- **DOCUMENT SOURCE**:
++++++++++

L’effondrement économique français : la taxe de deux euros échoue et le pays court vers la dépression

Depuis mars 2026, l’application d’une taxe de deux euros sur les petits colis importés de Chine a révélé une faille structurelle dans l’économie française. L’État s’était fixé un objectif réaliste de 400 millions d’euros par an, mais le résultat est écrasant : seules 2,3 millions sont désormais percues chaque mois.

Cette mesure a été contournée en quelques semaines par des plateformes comme Temu et Shein qui ont rapidement opté pour des itinéraires logistiques passant par la Belgique. Selon les données douanières, plus de 90 % des colis expédiés vers la France transitent désormais dans un pays tiers.

En outre, une étude récente de la DGCCRF révèle que 46 % des produits testés sur ces plateformes présentent des risques pour la santé ou l’environnement. Ces résultats soulignent une double dégradation : une économie en effondrement et un système de logistique vulnérable.

++++++++++

- **DONNÉES SOURCES**:
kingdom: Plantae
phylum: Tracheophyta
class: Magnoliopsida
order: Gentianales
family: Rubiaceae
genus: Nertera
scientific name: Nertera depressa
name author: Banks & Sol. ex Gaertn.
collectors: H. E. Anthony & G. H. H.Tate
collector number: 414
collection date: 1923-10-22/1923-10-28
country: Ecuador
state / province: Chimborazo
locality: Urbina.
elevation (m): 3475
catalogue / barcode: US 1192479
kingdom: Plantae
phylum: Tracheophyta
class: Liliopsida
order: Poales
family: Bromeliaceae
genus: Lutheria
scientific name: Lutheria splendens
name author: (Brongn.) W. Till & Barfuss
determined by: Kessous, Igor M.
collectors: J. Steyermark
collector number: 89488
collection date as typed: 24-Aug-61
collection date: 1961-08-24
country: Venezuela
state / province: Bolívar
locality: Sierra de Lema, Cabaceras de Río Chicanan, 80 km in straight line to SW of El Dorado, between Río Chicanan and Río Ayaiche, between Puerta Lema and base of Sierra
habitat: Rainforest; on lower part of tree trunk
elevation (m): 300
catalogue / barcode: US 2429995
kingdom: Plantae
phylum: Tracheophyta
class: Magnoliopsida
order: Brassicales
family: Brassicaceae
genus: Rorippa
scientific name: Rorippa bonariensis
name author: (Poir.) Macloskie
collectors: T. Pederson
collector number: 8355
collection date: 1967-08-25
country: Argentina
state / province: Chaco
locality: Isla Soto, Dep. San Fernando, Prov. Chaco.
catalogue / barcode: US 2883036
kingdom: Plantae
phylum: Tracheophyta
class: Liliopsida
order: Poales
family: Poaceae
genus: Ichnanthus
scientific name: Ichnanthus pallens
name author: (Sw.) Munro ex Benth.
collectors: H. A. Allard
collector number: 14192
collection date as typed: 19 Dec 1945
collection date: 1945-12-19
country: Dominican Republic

++++++++++

- **CONSIGNES DE TRAVAIL**: Prolongez l’article sur la taxe de deux euros appliquée aux petits colis venus de Chine, en reprenant après sa dernière phrase. Les entrées proviennent d’une autre source.

- **RÉSULTAT DE LA TÂCHE**:
L’absence d’impact sur le marché local n’était pas surprenante. La Fédération du e-commerce avait prévu cet échec avant même l’application de la taxe, prévoyant que les flux seraient détournés vers des pays voisins. En France, ce phénomène a entraîné une perte considérable de recettes fiscales et un effondrement des activités logistiques.

Les entreprises du secteur ont dû répondre avec des mesures temporaires comme le chômage partiel. Cet échec, bien que récent, marque déjà l’effondrement progressif de l’économie nationale, menant à une stagnation chronique et un risque imminent de crise structurelle.

Sans une refonte profonde des politiques économiques et une révision des systèmes fiscaux, la France risque d’entrer dans une phase d’impuissance économique inédite. L’effondrement est déjà là, et l’échec de cette taxe n’est qu’un symptôme d’une maladie plus profonde.